Sierra Leone peace plan raises fears of anarchy; Warlord to take power in West African state


FREETOWN, Sierra Leone -- When drunken rebel leaders staggered into a downtown newspaper office recently and slapped around the editor, nobody was surprised. Nobody did anything about it, either, because the attackers could soon be ministers in the country's new government.

The Sierra Leone peace accord, signed July 7 but not yet implemented, stipulates that Revolutionary United Front (RUF) warlord Foday Sankoh will become vice president. His officers have been guaranteed four ministerial positions and his troops, many of whom hacked off the limbs of civilians and raped young girls, have been offered amnesty.

"It's not the sort of thing that makes you think there's a new day ahead," said Paul Karama, the roughed-up editor of For Di People, Freetown's only daily paper. "Everybody is looking for the quick-fix answer to stop the fighting. Nobody cares if it's going to work or not."

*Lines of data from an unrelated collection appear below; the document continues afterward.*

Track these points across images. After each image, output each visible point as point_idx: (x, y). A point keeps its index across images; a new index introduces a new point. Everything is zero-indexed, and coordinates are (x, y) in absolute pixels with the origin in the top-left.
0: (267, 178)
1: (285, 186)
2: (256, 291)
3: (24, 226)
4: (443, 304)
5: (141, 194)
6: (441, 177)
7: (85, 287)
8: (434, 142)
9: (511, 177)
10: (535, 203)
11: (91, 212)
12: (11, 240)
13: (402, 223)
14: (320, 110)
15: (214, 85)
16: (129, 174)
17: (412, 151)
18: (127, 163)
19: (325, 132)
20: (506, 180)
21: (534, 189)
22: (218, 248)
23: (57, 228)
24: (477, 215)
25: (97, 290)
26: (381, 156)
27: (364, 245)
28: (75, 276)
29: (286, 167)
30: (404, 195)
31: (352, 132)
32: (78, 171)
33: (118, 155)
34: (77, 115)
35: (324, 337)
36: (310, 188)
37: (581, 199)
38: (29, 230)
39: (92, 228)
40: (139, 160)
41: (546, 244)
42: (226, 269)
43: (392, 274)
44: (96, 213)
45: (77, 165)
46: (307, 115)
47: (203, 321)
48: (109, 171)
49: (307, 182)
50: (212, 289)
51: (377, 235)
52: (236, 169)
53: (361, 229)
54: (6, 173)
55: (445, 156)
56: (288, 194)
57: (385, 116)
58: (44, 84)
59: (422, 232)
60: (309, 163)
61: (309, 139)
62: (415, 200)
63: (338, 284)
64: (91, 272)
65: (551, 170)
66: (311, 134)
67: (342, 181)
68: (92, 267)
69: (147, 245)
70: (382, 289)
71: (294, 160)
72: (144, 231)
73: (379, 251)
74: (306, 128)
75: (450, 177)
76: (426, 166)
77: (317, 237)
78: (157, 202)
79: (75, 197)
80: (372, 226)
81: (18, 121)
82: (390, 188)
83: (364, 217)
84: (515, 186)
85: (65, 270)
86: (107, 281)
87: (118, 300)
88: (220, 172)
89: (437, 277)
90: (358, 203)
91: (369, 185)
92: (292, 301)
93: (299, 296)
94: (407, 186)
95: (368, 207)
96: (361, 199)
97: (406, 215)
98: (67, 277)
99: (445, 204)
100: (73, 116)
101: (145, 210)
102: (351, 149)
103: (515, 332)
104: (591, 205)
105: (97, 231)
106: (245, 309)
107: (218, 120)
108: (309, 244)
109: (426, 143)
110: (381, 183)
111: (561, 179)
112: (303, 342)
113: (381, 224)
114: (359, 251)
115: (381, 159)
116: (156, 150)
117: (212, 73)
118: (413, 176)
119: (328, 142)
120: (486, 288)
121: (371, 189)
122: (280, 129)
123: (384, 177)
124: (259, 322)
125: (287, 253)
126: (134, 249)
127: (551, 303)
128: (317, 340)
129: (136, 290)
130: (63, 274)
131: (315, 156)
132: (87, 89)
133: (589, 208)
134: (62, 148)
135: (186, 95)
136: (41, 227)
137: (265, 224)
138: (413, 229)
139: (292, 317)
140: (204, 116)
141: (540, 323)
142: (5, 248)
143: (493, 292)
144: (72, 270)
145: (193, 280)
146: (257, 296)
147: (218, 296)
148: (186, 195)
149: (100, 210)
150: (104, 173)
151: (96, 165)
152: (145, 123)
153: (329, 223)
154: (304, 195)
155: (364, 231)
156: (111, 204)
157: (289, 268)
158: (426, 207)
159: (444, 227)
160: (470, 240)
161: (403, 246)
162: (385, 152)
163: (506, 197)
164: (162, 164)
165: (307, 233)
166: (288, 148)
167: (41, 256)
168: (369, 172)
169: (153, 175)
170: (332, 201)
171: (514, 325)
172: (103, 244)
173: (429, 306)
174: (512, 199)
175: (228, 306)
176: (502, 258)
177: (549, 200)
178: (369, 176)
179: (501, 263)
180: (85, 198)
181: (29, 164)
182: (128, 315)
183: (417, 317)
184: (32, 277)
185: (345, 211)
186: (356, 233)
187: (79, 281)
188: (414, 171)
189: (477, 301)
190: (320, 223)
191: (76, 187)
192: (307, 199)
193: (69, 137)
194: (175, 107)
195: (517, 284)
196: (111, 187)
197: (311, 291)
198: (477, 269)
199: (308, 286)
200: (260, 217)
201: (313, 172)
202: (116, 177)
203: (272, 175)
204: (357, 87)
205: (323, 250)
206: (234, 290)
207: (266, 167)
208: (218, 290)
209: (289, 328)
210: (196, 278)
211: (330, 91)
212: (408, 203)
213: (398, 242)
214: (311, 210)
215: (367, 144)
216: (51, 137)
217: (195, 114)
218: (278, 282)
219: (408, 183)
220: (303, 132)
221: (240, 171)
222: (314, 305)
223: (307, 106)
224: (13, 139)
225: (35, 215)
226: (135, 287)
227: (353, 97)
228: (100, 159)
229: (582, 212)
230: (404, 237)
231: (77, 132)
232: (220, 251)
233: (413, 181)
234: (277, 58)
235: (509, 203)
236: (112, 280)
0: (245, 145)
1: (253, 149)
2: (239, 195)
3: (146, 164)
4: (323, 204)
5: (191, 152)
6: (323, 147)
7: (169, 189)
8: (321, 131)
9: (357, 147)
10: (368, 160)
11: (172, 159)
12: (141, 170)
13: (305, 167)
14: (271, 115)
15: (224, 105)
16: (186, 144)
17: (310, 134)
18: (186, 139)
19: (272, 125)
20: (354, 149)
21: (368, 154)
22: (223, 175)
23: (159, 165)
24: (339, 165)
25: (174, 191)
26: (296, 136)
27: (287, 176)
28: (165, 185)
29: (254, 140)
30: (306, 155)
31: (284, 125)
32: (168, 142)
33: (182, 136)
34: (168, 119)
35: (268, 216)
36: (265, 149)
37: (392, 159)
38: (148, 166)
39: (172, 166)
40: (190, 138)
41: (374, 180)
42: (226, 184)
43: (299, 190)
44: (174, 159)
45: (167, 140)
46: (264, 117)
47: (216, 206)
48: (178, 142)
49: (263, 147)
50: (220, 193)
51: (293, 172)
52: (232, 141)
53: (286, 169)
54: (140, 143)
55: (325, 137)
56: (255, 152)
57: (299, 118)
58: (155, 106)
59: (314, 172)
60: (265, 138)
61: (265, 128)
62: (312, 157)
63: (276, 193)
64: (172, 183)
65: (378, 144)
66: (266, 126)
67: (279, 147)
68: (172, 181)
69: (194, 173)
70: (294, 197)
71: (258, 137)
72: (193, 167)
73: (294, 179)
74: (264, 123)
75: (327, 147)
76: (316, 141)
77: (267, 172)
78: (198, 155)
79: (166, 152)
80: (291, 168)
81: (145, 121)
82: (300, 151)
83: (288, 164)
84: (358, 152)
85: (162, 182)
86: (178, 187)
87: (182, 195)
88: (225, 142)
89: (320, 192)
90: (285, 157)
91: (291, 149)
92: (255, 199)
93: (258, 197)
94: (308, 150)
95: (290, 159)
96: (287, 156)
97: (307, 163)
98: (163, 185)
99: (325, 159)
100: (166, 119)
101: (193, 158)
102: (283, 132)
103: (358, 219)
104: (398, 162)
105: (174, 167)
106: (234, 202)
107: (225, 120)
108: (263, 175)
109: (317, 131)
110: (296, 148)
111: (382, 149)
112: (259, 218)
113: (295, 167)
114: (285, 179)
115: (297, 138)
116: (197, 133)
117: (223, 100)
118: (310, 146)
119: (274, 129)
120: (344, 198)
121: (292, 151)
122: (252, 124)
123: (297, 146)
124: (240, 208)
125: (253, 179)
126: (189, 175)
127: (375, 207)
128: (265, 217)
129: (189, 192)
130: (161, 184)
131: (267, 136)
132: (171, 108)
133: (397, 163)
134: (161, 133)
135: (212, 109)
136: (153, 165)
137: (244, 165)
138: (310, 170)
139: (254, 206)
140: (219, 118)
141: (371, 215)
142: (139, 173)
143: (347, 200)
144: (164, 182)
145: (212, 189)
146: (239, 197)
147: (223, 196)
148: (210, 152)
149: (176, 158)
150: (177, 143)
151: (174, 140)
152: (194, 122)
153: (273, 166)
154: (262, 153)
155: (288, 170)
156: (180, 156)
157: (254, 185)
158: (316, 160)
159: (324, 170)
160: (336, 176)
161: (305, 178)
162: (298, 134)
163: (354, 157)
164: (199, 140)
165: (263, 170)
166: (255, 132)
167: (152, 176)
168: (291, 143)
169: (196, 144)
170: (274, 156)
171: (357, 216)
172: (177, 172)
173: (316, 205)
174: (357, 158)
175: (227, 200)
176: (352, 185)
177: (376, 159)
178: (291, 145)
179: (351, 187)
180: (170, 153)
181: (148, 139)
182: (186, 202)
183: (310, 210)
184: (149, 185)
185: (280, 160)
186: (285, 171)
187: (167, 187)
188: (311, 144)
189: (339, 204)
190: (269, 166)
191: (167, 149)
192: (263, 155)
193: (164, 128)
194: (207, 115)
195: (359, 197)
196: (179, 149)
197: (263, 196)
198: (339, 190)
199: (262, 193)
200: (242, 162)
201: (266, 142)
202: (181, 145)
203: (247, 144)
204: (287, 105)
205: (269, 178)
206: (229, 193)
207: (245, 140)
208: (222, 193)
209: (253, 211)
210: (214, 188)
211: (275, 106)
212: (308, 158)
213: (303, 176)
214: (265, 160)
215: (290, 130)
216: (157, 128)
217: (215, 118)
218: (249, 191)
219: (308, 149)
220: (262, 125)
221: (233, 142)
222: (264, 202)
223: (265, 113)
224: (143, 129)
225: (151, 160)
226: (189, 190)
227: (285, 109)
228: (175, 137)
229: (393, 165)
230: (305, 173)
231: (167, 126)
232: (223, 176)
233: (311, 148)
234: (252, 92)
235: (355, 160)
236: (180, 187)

And coupled with a similar 1997 agreement in neighboring Liberia for Sankoh's sponsor, warlord-turned-President Charles Taylor, a range of diplomats, analysts and traumatized citizens worry the longtime friends are well placed to spread anarchy into conflicts brewing in Guinea, Guinea-Bissau and the Gambia.

"In Sierra Leone and Liberia, the failing African state is becoming the criminal African state," says Conmany Wesseh, director of the Center for Democratic Empowerment in the Liberian capital of Monrovia, and a key member of peace negotiations in both countries. "We are rewarding violence and appeasing those who practice its most vicious forms."

Leonard H. Robinson, former U.S. deputy assistant secretary of state for West Africa in the Reagan and Clinton administrations, says peace accords that put warlords in power set a chilling precedent.

"The agreements seem to show that if you're a rebel commander in the bush and you gain a military advantage, and if you're vicious enough, that you'll be awarded government power," says Robinson. "It's politics by terrorism."

Since 1989 in Liberia, and since 1991 in Sierra Leone, more than 180,000 people have been killed, thousands have been dismembered by machete-wielding rebels and more than 2 million have been chased from their homes. The chaos has devastated the tiny West African states and made them among the world's largest refugee nations.

The fighting also has destroyed the countries' educational, health care and social systems. An estimated 75 percent of their populations are illiterate. There is no electricity in Liberia. Sierra Leone is rated by the United Nations Development Program as the world's least developed country.

Taylor and Sankoh have used teen-age, drugged-out boys as soldiers, nurturing a generation that is uneducated and extremely violent.

According to diplomats who have worked with both men, they employ a similar strategy -- utter brutality on the battlefield, exhaustive delays and wearing-down tactics at the negotiating table.

After more than 15 broken peace agreements, Taylor consented to elections in 1997, when he controlled 80 percent of the country. This allowed him to coerce the population to elect him as president.

"Everyone knew he'd go back to war if he didn't get what he wanted," says Mary Brownell, founder of the Liberian Women's Initiative, an influential activist group. "And what Charles Taylor always wanted was to be president of Liberia. After eight years, people said, 'Just let him have it.' "

In Sierra Leone, the 10,000-member Nigerian-led peacekeeping force, the only defender of the elected government after a mutiny by the national army, was unable to stop the RUF. So the government of Ahmed Tejan Kabbah capitulated and promised Sankoh a vice president's post. He can contest elections in two years.

"Sankoh has won the war," says James Amara, of Sierra Leone's National Council for Reconstruction, Rehabilitation and Reconstruction. "He and his men show no sign of remorse. They are perpetually on drugs or alcohol. I would estimate 90 percent of them cannot construct a simple sentence. They need to get the hell out of this country, but they're not because they're about to be running it."

The peace plan is already in shambles. The RUF and its nominal allies, mutinous soldiers from the Sierra Leone Army, have fallen out in recent weeks, with former SLA soldiers taking Western aid workers and even RUF leaders hostage. More than 210 U.N. military observers are supposed to run a disarmament program, but fewer than 60 are on the ground.

Given the turbulence, the war-weary people of Sierra Leone and Liberia say the cycle of war is not yet finished.